How to open a savings account for my child?

Some banks and financial institutions allow parents to open a bank account for their child as soon as it is born, and start depositing funds to go towards the child’s future.

Children’s savings accounts generally don’t have fees, and are structured to help develop positive financial habits by limiting withdrawals, encouraging regular deposits, and earning interest on the savings, similarly to standard savings accounts.

Can you set up a savings account online?

Yes. Several large and small banks offer online applications for savings accounts, and there are also online-only financial institutions to consider.

Online-only savings accounts are often less expensive than other savings accounts, though they may not offer the same flexibility, features, or face-to-face service as more traditional savings accounts.

Can you direct deposit to a savings account?

Yes. You can make one off payments or set up regular direct deposits into a savings account. This can be organised easily through online banking or by making deposits in a branch. Talk to your lender to find out the easiest way for you to set up direct deposits.

How do I open a savings account?

Opening a savings account is a relatively simple process. If you’ve found an account with a suitable interest rate, you’ll just need to get in contact with your chosen lender via a branch, phone call or hop online to begin the process. 

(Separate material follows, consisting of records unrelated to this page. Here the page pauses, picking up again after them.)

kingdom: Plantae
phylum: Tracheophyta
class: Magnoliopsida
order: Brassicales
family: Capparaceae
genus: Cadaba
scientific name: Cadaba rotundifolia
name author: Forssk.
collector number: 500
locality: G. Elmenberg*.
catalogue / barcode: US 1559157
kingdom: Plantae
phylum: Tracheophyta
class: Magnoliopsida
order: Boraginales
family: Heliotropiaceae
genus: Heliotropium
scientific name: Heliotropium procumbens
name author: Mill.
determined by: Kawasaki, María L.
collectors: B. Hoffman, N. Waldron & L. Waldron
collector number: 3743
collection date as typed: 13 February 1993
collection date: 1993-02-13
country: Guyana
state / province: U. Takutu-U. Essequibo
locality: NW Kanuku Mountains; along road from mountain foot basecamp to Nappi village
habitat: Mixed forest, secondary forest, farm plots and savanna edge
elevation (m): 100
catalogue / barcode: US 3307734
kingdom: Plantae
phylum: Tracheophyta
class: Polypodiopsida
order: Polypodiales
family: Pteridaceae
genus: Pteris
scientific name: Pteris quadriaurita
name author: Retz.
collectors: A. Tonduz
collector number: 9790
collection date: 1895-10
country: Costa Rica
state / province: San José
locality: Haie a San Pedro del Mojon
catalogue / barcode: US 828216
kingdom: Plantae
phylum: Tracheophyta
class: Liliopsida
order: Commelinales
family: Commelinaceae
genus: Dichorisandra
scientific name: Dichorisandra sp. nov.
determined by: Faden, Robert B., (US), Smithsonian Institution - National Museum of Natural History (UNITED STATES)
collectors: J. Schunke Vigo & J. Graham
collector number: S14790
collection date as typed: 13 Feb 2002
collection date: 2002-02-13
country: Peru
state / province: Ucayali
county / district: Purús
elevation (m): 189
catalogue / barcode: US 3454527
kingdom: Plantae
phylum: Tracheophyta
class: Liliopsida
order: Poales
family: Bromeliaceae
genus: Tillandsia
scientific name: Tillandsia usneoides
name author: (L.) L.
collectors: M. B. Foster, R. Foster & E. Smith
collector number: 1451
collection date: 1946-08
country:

You may be required to provide:

  • Personal details, including identification (driver’s license, passport etc.)
  • Tax file number
  • Employment details

Can you have a joint savings account?

Yes. Joint savings accounts can be useful for two or more people wanting to combine their savings to meet shared financial goals, including spouses, flatmates and business partners.

Some joint savings accounts require all parties to sign before they can access the money. While less convenient, this extra security can help encourage all parties to meet their shared financial goals.

Other joint savings accounts allow any of the account holders to access the money. These accounts can be convenient for financially responsible couples that trust one another implicitly. 

How much money should I have in my savings account?

A good rule of thumb when working out a minimum balance for your savings account is to make sure that you’ll earn more in annual interest on your savings than what you’ll be charged in annual fees.

If you’re saving with a specific goal in mind, prepare a budget so the interest you earn on your deposits will help you efficiently reach this goal. Online financial calculators may be helpful here.